◆ Raw data
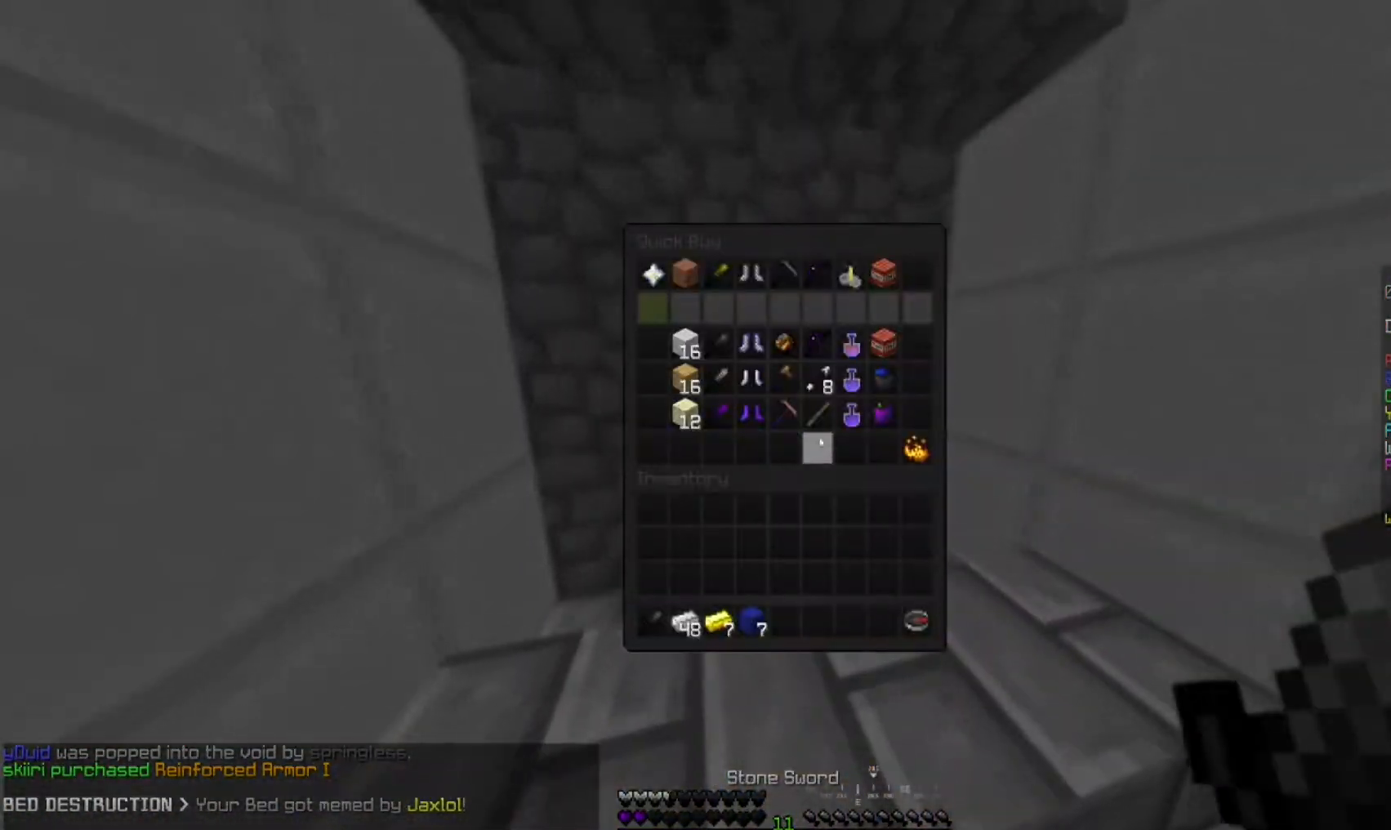
{"keys": [], "mouse": [], "events": []}
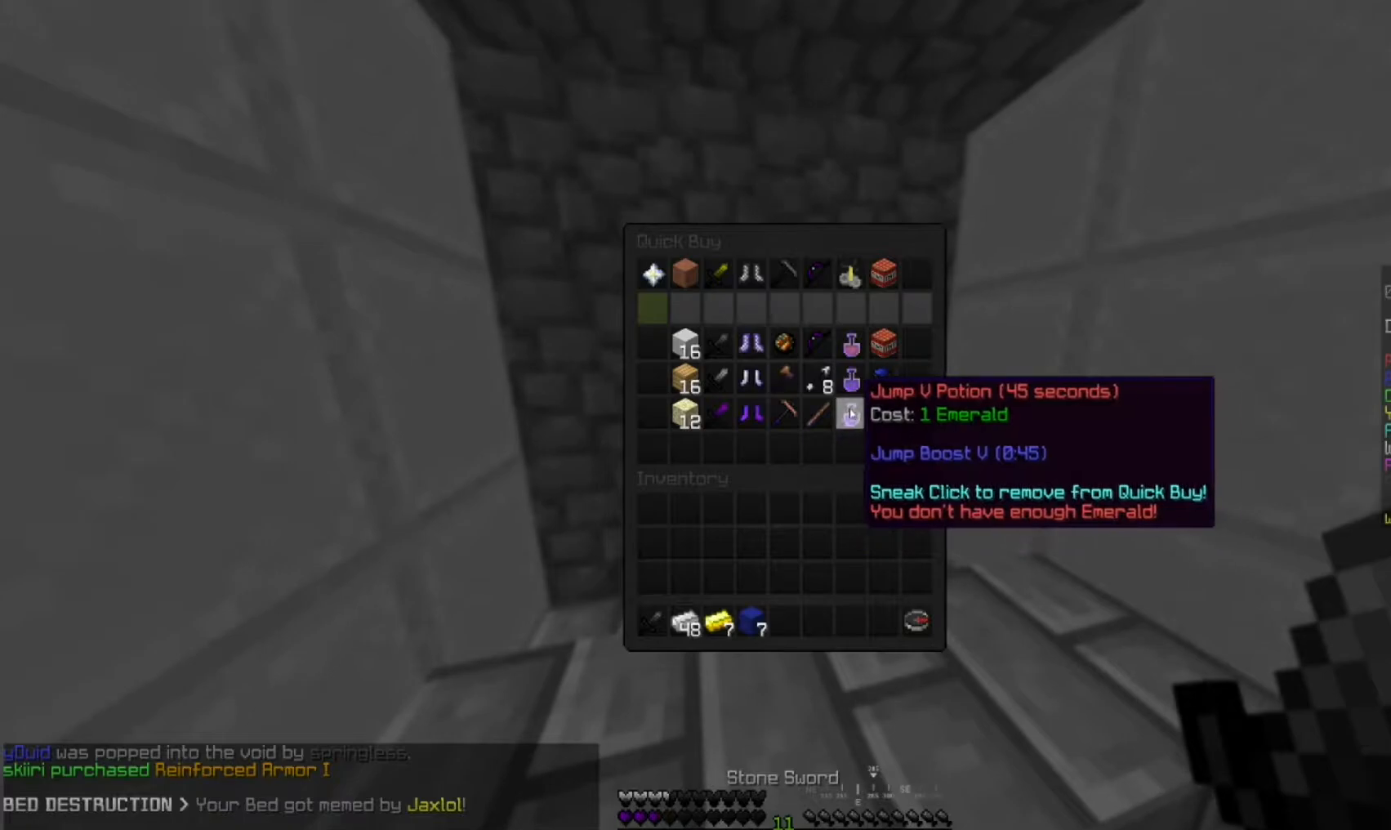
{"keys": [], "mouse": [], "events": []}
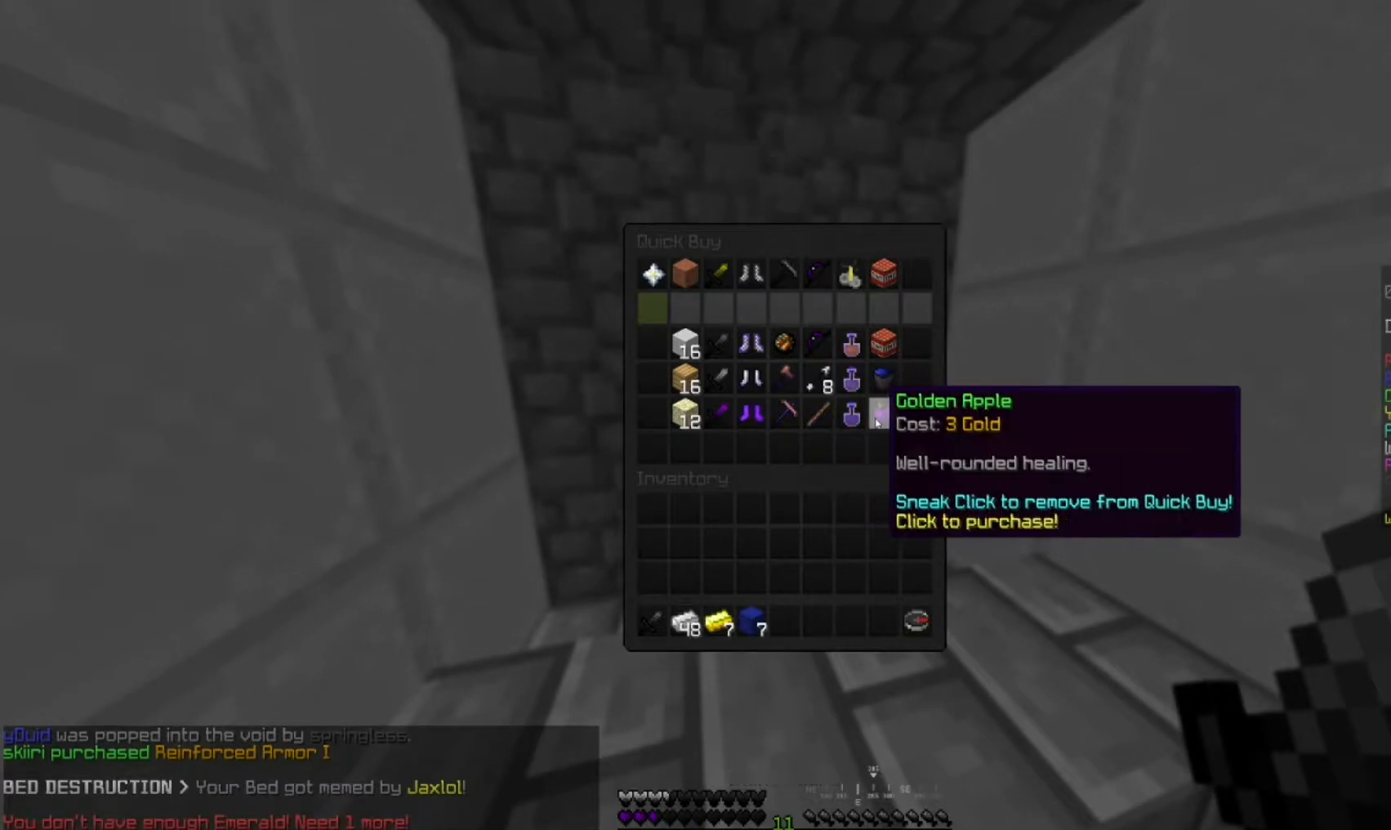
{"keys": [], "mouse": [], "events": []}
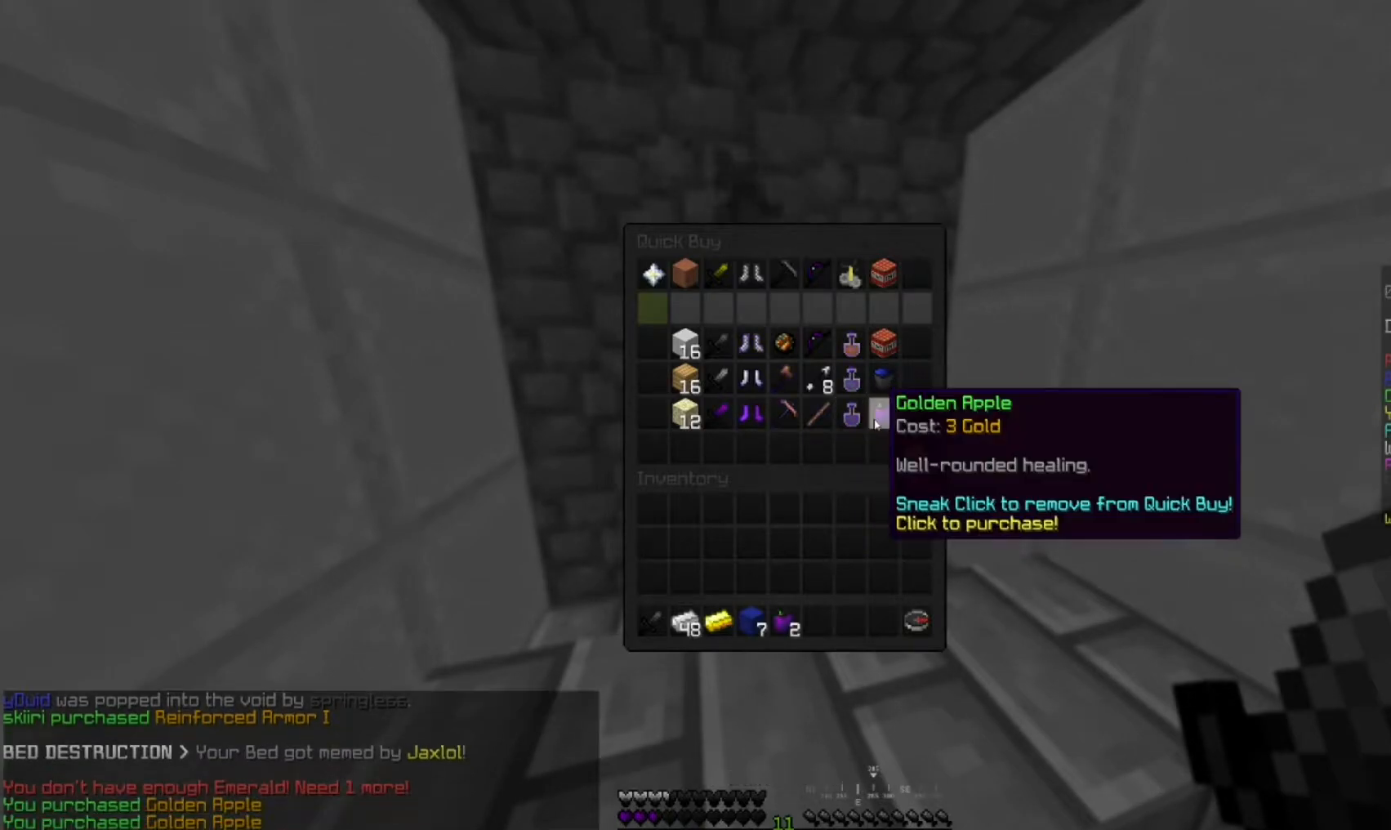
{"keys": [], "mouse": [], "events": []}
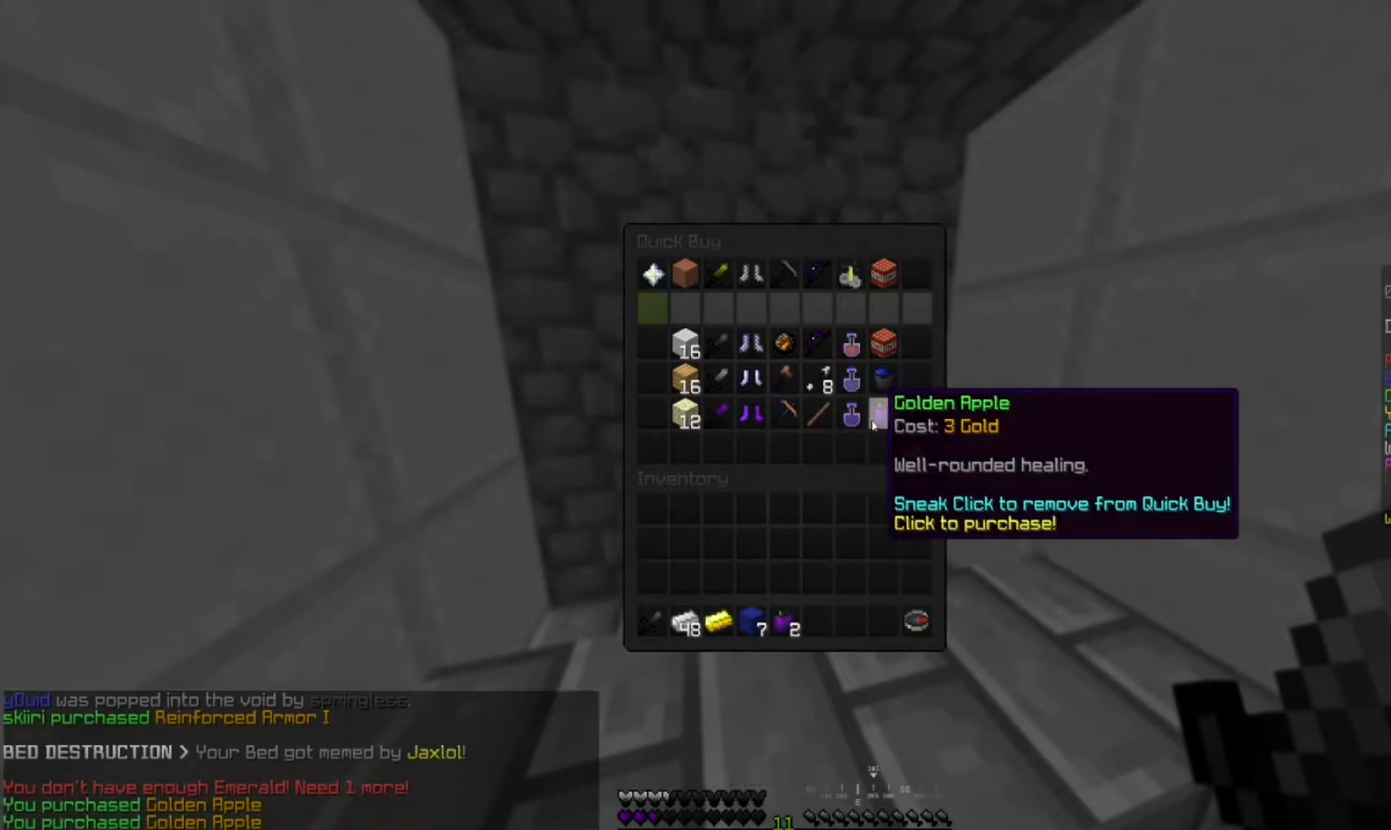
{"keys": [], "mouse": [], "events": []}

◆ Task instructions
Only the pictures should be left out; write out everything else in the records exactly.

◆ The answer
{"keys": [], "mouse": [], "events": []}
{"keys": [], "mouse": [], "events": []}
{"keys": [], "mouse": [], "events": []}
{"keys": [], "mouse": [], "events": []}
{"keys": [], "mouse": [], "events": []}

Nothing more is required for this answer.